Below is a screen shot of the Japanese Coca Cola homepage. Let’s conduct a mini-assessment, shall we?
- Heavy use of graphics; light on copy.
- Rotating graphics “slideshow.”
- Various stories to engage with depending on what resonates.
- Bright, colorful and “active.”
- Visually more on the artistic side.
- Use of people/faces showing emotion.
Due to these features, we can see hints of why this might resonate with a high-context culture. The use of multiple people evoke a communal or group sense. It’s also fun and colorful, and it’s generally light on text. Visitors must also engage with a click to navigate to the “story” they want to see next.
Now let’s consider the German Coca Cola homepage. As you’ll recall, Germany falls into the category of a low-context culture. The differences may at first seem very subtle—for instance the use of scrolling graphics in the header—but the web designers made a few key design and layout choices that point to the nature of the target audience and culture.
More copy in general, almost every image has accompanying text.
Person featured in main header image is engaged in a solitary activity (no other individuals in the shot).
While there are plenty of images included, the homepage is still slightly more sedate.
Visually orderly: stacked graphics and boxes.
No need to engage to see more by navigating “deeper” into the site, you can just scroll down to see snippets of all the “stories.”
Compared to the Japanese Coca Cola website, the localized German version does show some noticeable differences. The site has a very different navigation structure and we see more text throughout. Plus, the person who appears on the homepage is shown by himself. While there are scrolling graphics in both versions, the images are culturally specific in their use of colors, text and subject matter choices.
Differences in design for website localization
High-context cultures have been shown to respond well to websites that include a lot of animations, sounds, graphics and other interactive elements.
Why? There are interesting theories around this based on research (such as in this older, but still relevant, scholarly article). One theory is people in high-context cultures generally appreciate interactivity because it makes them feel as though they are being drawn into an experience.
Communicating to consumers in their native language and exhibiting thorough knowledge of their values is required to carry out a successful website localization strategy. When we help clients with website localization projects, we always account for the audiences’ cultural preferences.
For a Chinese website, for example, we may recommend music, Flash animations or perhaps a video of an individual speaking to and welcoming the user.

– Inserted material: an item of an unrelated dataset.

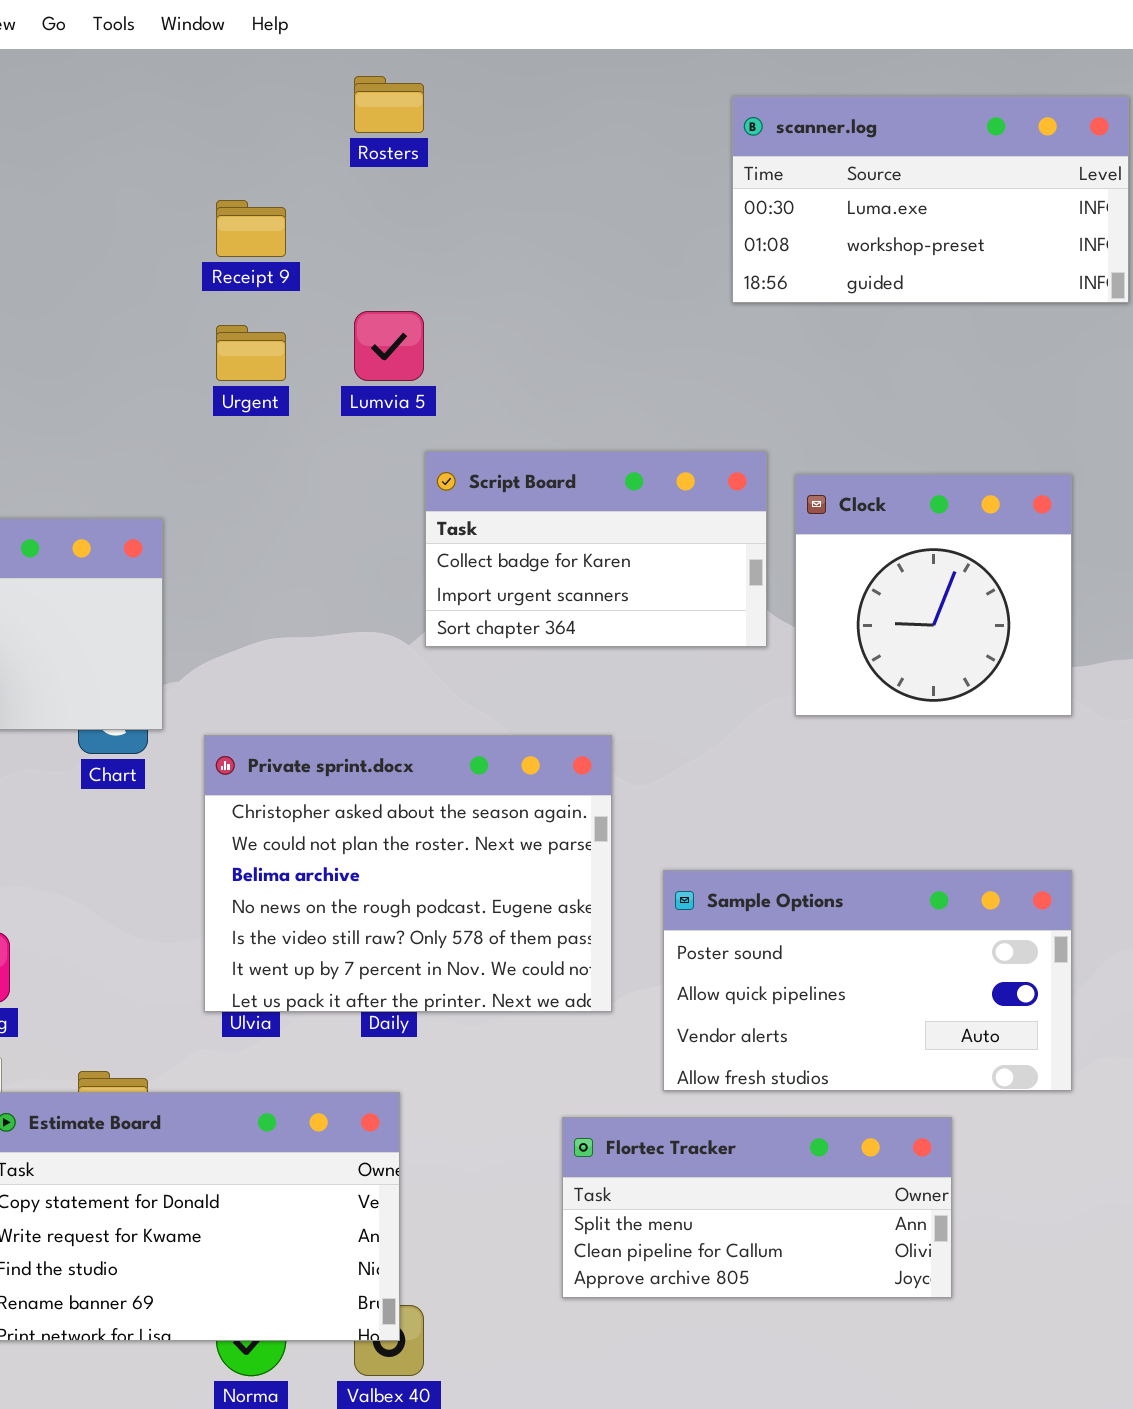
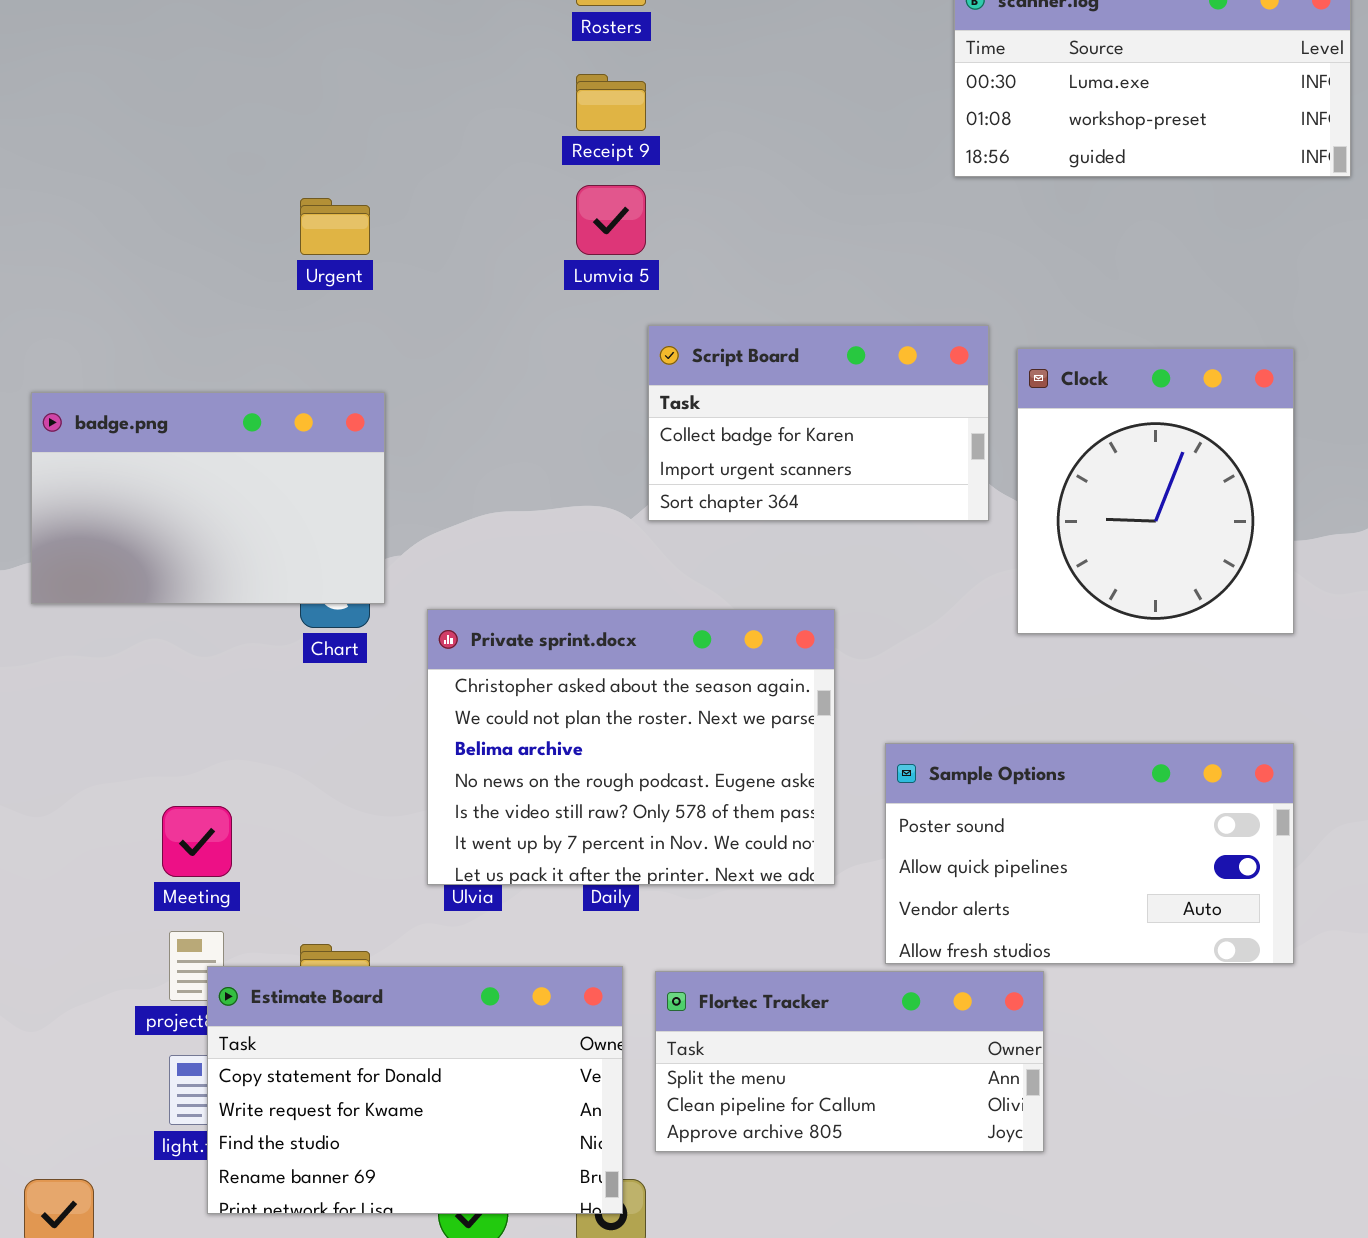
Receipt 9: [216,200,286,257] -> [576,74,646,131], moved
Urgent: [216,325,286,381] -> [300,198,370,255], moved
Clock: [795,474,1072,716] -> [1017,348,1294,634], resized
Flortec Tracker: [562,1117,952,1298] -> [655,971,1044,1152], moved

In general, it’s also a good practice to think about what your target audience favors with regard to web design elements, such as hierarchical structure, menu and navigation buttons and even mobile responsiveness now that mobile usage has officially tipped the scale to beat out—or at least equally compete with—desktop usage.
Of course, one thing every culture can agree on in this day and age of digital prowess is that page-loading speeds must be up to snuff, or you’re going to lose that user in as little as three seconds.

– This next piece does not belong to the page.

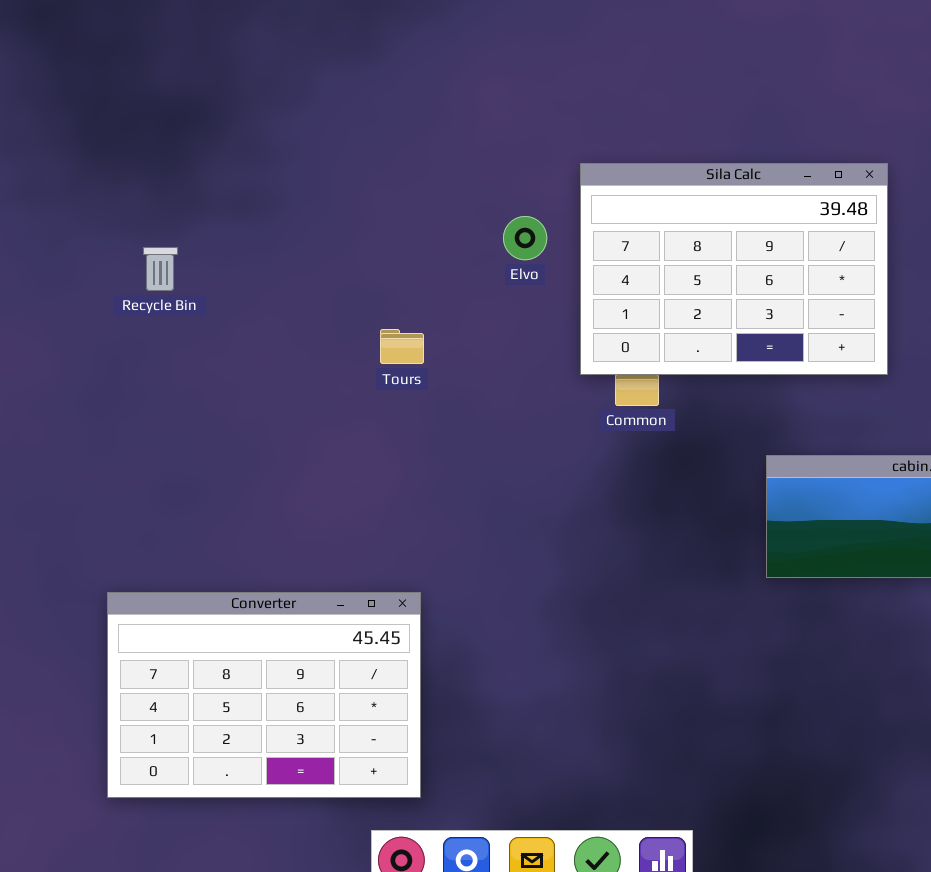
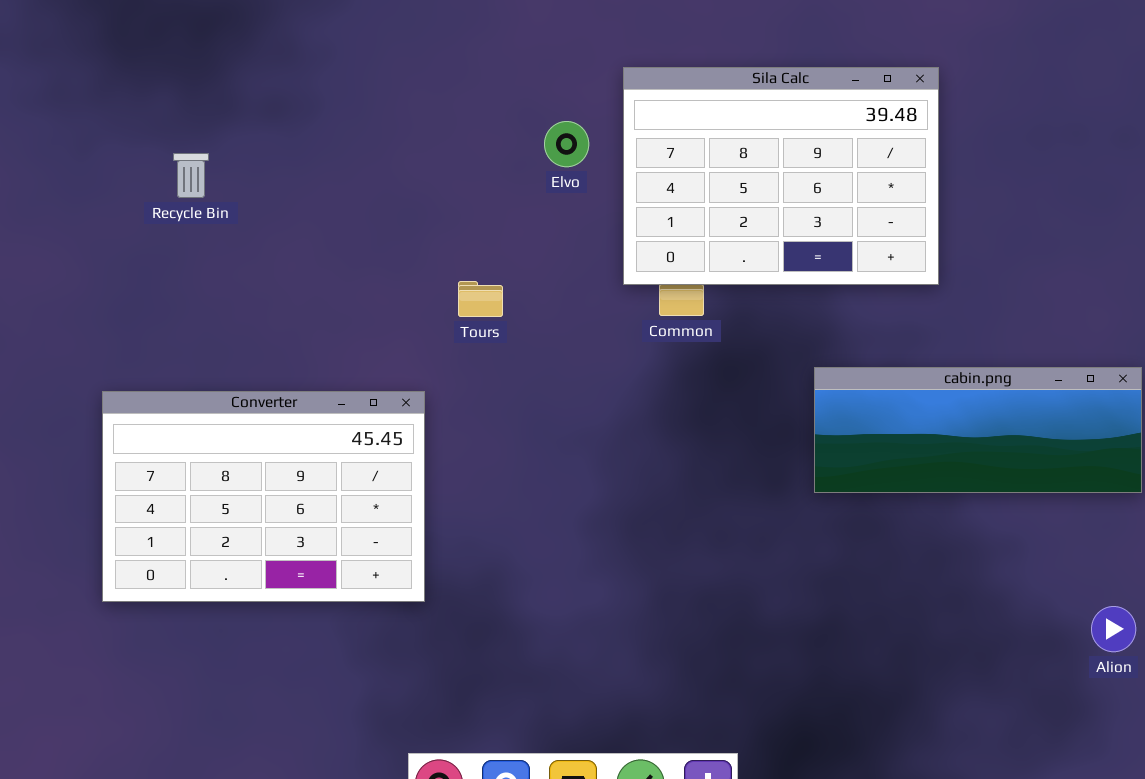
Tours: [380,329,424,364] -> [458,281,503,317], moved
Converter: [107,592,421,798] -> [102,391,425,602], moved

Once you understand your target audience’s cultural expectations for visual communication and web design, you can employ an effective website localization strategy—much like those we’ve explored here.

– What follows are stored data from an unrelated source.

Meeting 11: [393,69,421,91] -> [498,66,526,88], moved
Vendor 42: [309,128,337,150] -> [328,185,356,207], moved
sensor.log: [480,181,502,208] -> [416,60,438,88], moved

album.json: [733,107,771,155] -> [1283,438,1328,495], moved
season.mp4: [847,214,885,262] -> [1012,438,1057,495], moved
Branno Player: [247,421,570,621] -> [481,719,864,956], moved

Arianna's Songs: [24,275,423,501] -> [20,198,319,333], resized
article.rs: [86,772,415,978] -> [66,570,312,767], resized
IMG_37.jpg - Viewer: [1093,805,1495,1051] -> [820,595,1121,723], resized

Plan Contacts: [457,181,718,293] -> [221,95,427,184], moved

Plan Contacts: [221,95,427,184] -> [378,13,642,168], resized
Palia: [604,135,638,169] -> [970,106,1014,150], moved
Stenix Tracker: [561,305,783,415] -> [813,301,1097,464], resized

Your task, as a global marketer or website localization specialist, is always to create materials that engage the end user, preferably by appealing to their values or pain points.
A large part of that is making sure your message resonates with your target audience’s cultural preferences and expectations. It is also important to maintain high-quality customer service as part of an all-embracing website localization best practice.
What do you think? Is the notion of high-context and low-context cultures useful to you in conceiving of and executing your targeted marketing materials or localized website?